# START OF Document passage
Seaside Villa by CEBRA

Seaside Villa

CEBRA has completed a seaside villa in Denmark wrapped in an undulating roof, offering expansive views over the Aarhus Bay while also sheltering itself from the weather. Responding to the specific site conditions and the client’s wish for an artistic expression, the residence is designed as an inhabitable sculpture that takes on a different shape depending on your point of view and the capricious coastal weather.

The villa was developed for a site on the edge of a residential area, located only a stone’s throw from one of Aarhus’ most popular beaches and offering magnificent views over the water and the hilly Mols peninsulas on the opposite side of the bay. The aim of the design is to stage and utilize this location and life by the sea with the vast horizon as an everchanging backdrop for strolls along the beach, winter swimming, watersports, and everyday activities.

The interior is divided into two overall functional sections, each occupying one level of the two-storey residence. The lower level contains ancillary functions such as storage, technical and utility rooms as well the main entrance and the garage. Upon entering the villa, a circular opening to the garage frames views to the car enthusiast owner’s collection of vehicles, greeting visitors as a display of drivable sculptures.
# END OF Document passage
# START OF Information provided
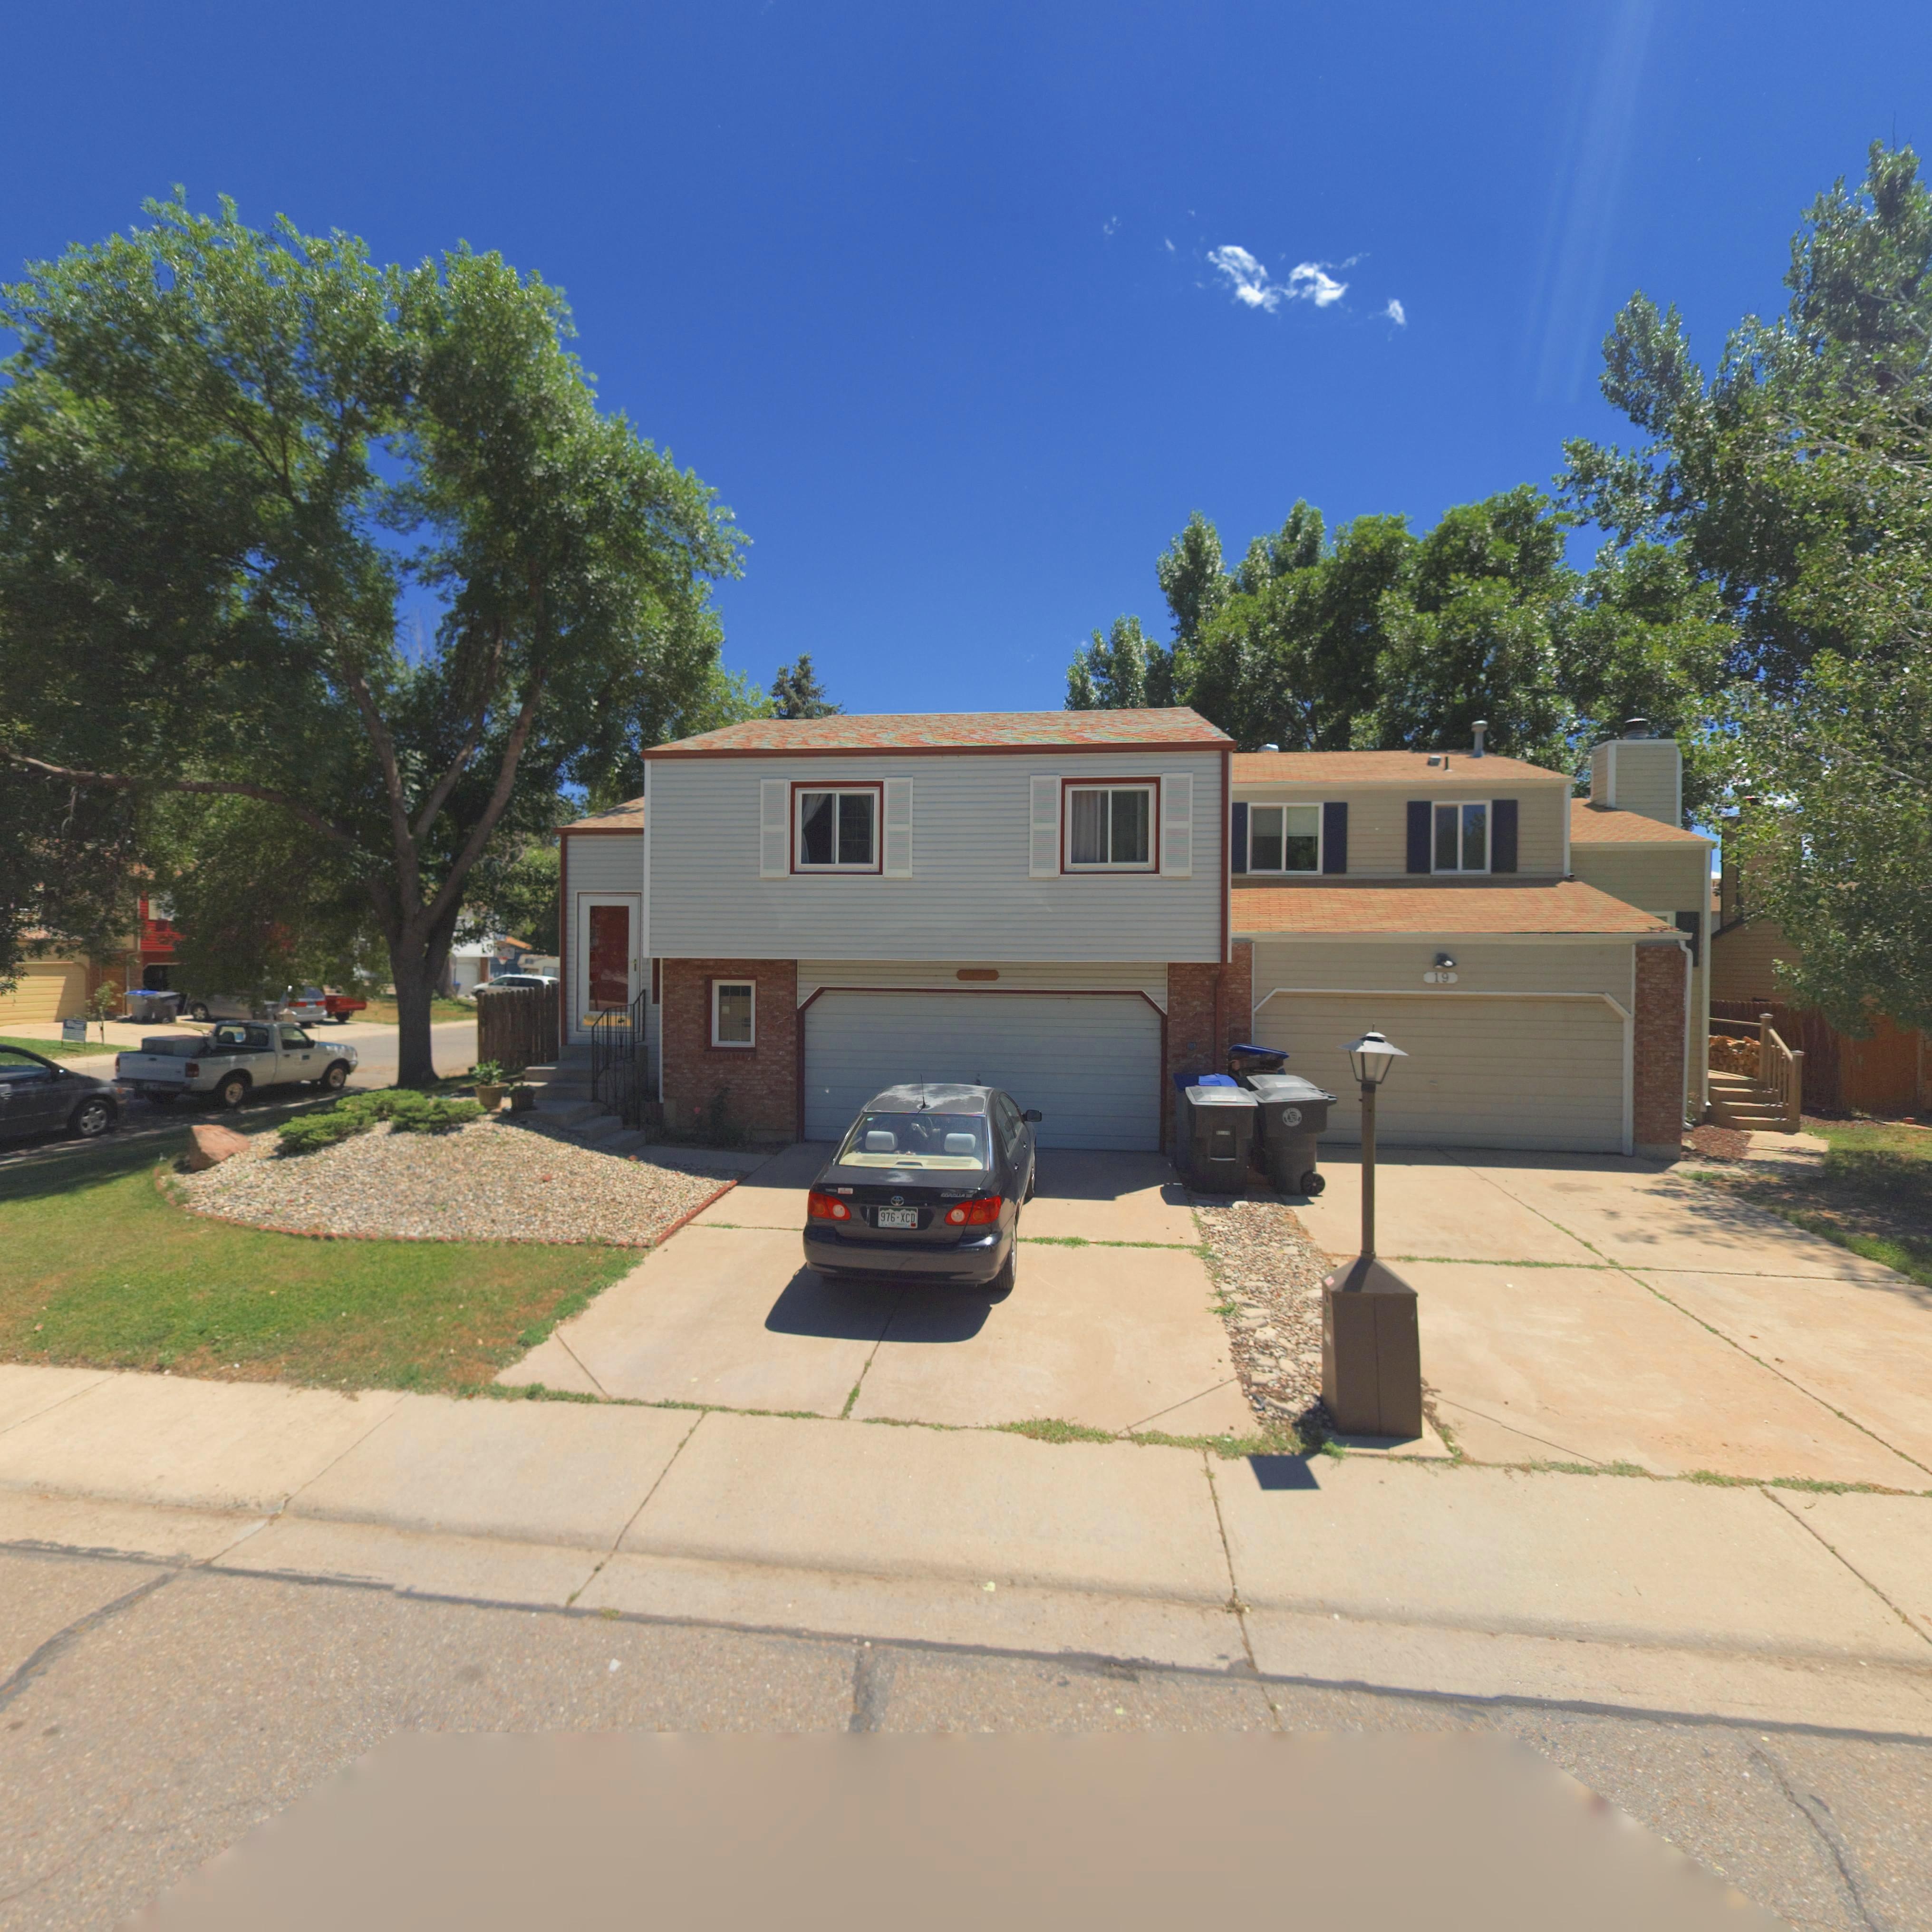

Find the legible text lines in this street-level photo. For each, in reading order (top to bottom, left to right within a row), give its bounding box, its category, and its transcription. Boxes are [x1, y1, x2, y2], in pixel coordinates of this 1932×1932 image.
# END OF Information provided
Return the seaside villa passage word for word, in full. The data above stands apart from the passage on the seaside villa.

Seaside Villa by CEBRA

Seaside Villa

CEBRA has completed a seaside villa in Denmark wrapped in an undulating roof, offering expansive views over the Aarhus Bay while also sheltering itself from the weather. Responding to the specific site conditions and the client’s wish for an artistic expression, the residence is designed as an inhabitable sculpture that takes on a different shape depending on your point of view and the capricious coastal weather.

The villa was developed for a site on the edge of a residential area, located only a stone’s throw from one of Aarhus’ most popular beaches and offering magnificent views over the water and the hilly Mols peninsulas on the opposite side of the bay. The aim of the design is to stage and utilize this location and life by the sea with the vast horizon as an everchanging backdrop for strolls along the beach, winter swimming, watersports, and everyday activities.

The interior is divided into two overall functional sections, each occupying one level of the two-storey residence. The lower level contains ancillary functions such as storage, technical and utility rooms as well the main entrance and the garage. Upon entering the villa, a circular opening to the garage frames views to the car enthusiast owner’s collection of vehicles, greeting visitors as a display of drivable sculptures.